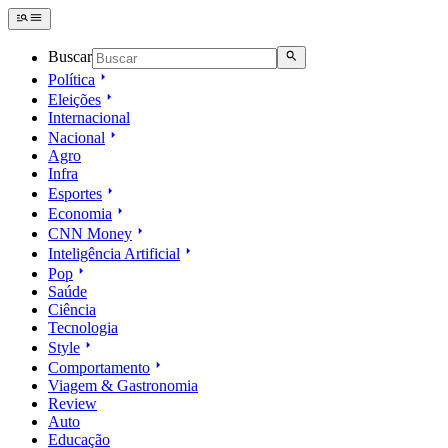
Buscar
Política
Eleições
Internacional
Nacional
Agro
Infra
Esportes
Economia
CNN Money
Inteligência Artificial
Pop
Saúde
Ciência
Tecnologia
Style
Comportamento
Viagem & Gastronomia
Review
Auto
Educação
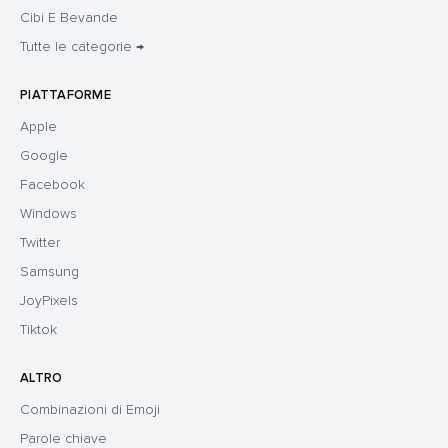
Cibi E Bevande
Tutte le categorie →
PIATTAFORME
Apple
Google
Facebook
Windows
Twitter
Samsung
JoyPixels
Tiktok
ALTRO
Combinazioni di Emoji
Parole chiave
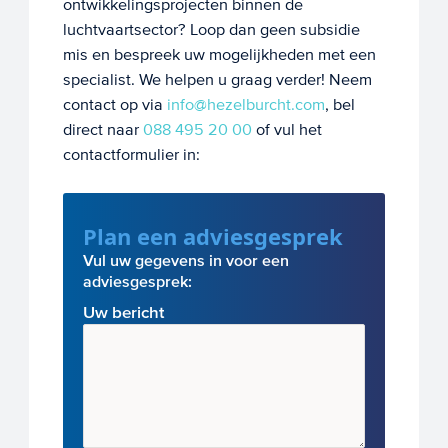
ontwikkelingsprojecten binnen de
luchtvaartsector? Loop dan geen subsidie
mis en bespreek uw mogelijkheden met een
specialist. We helpen u graag verder! Neem
contact op via
info@hezelburcht.com
, bel
direct naar
088 495 20 00
of vul het
contactformulier in:
Plan een adviesgesprek
Vul uw gegevens in voor een
adviesgesprek:
Uw bericht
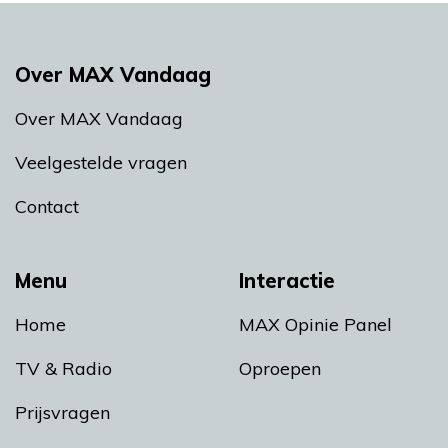
Over MAX Vandaag
Over MAX Vandaag
Veelgestelde vragen
Contact
Menu
Interactie
Home
MAX Opinie Panel
TV & Radio
Oproepen
Prijsvragen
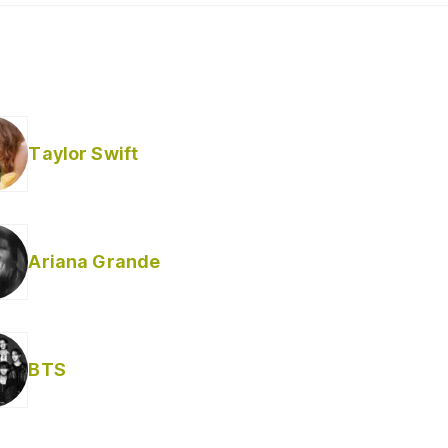
Taylor Swift
Ariana Grande
BTS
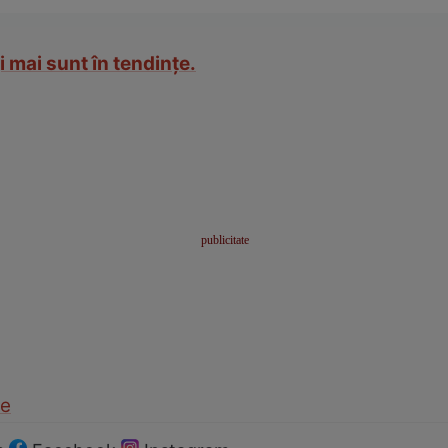
i mai sunt în tendinţe.
le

★ ★ ★ ★

Whenever a line includes the word "adviesgesprek", pull it out of the entries.

Answer box:
Plan een adviesgesprek
adviesgesprek:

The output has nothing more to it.